Alumni: Remember the goal of Hillsdale’s education

Home Opinion Alumni: Remember the goal of Hillsdale’s education

It was strange being back in Hillsdale for the Classical School Job Fair last week. I felt like I was back in Hillsdale as a student again. In some ways, Mr. Lotti, as I’ve been accustomed to being called for the last seven months, was replaced by Marcus, though I was still in a suit and tie. Standing by my school’s table in the Searle Center, I was no longer inundated with questions about the reason Jack London chose the word “perambulatory” instead of “walking with,” the purpose of learning what gerunds are and how to use them, or what Socrates means when he says a thing “does not become because it is becoming, but it is in a state of becoming because it becomes.” Though, admittedly, these are good questions.

I was instead flooded with questions regarding my experience as a first-year teacher, the role a faculty community plays in my day-to-day life, whether I have second thoughts about teaching as a career, and how teaching has changed or affected my thoughts about education, especially an education like Hillsdale’s.

These questions from college students sparked in me a desire to explore and explain some reflections from a first-year teacher and, more importantly, a young alumnus, about teaching, education, sacrifice, and the love and labor of Hillsdale College.

I graduated with a degree in English and a job lined up teaching English and history at a charter school in Texas. I’m seven months in, and the only way I can describe it is exhilarating, exhausting, fulfilling, and the single toughest learning curve of my life. I have been a student for most of my life; learning how to be on the other side of the classroom has been difficult and rewarding in ways I could not have expected.

If I had to mention just one notable thing, the mastery one has to have to teach something even as simple as a poem is remarkable. I always try to have “the end in mind” in my planning. Ideally, my students walk out of my class asking questions about nature, literature, language, and friendship. Some of the time, they do. If I am really lucky, conversations go beyond class, into the hallway, the lunch table, the outdoor pick-up line, the dinner table, their individual lives. Poems and novels, conversations and questions ideally seep into their lives.

This does not always happen, however. Sometimes, lesson plans fall flat. Questions lead nowhere. Conversations stagnate. Students are not engaged. The list could go on. I almost always realize my mistakes in the classroom in retrospect, but why? Why am I most prepared to begin once I’ve already finished?
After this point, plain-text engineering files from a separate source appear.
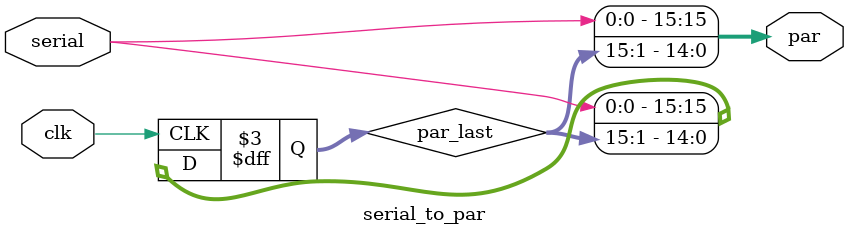
<source format=v>
module serial_to_par(
    input wire clk,
    input wire serial,
    output reg [15:0] par
);
    reg [15:0] par_last;
    always @(*) begin
        par = {serial, par_last[15:1]};
    end
    always @(posedge clk) begin
        par_last = par;
    end
endmodule
</source>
The question I keep coming around to is this: why do I feel that this is the case for my Hillsdale education as well?

 In the months following graduation, I wondered how to express to friends of mine who had not graduated the feelings I had regarding my time at Hillsdale coming to an end. I wanted them to know what I knew now that I was gone, but I came to realize that you cannot truly know the end of a thing until you, well, experience the end of that thing.

I say all this having many memories, few regrets, and according to some people my school interviewed, a “reputation,” whatever that means, from my own time at Hillsdale. These words I have before you here should not be taken as a list of things I wish I had known as a freshman, nor should they be taken as a way you have to spend your time at Hillsdale. Take these words rather as the closest this young alumnus can get to a full expression of the love and gratitude I believe all people should owe, in some way, to this institution.

Ultimately, you cannot know the value of your education unless you have the “end” of it in mind, which can really only happen once you have experienced that end. However, I believe the moment you realize this, whether you have finished or not, your education in some way begins again with a greater capaciousness than before. This greater capacity is of utmost importance. It enables one to learn to love in the moment with full knowledge of the end, making your education never truly end, only deepen with time.

All in all, I simply thank God every day for the love and labor of Hillsdale College, and I hope this inspires you to do the same. Be well and do good work.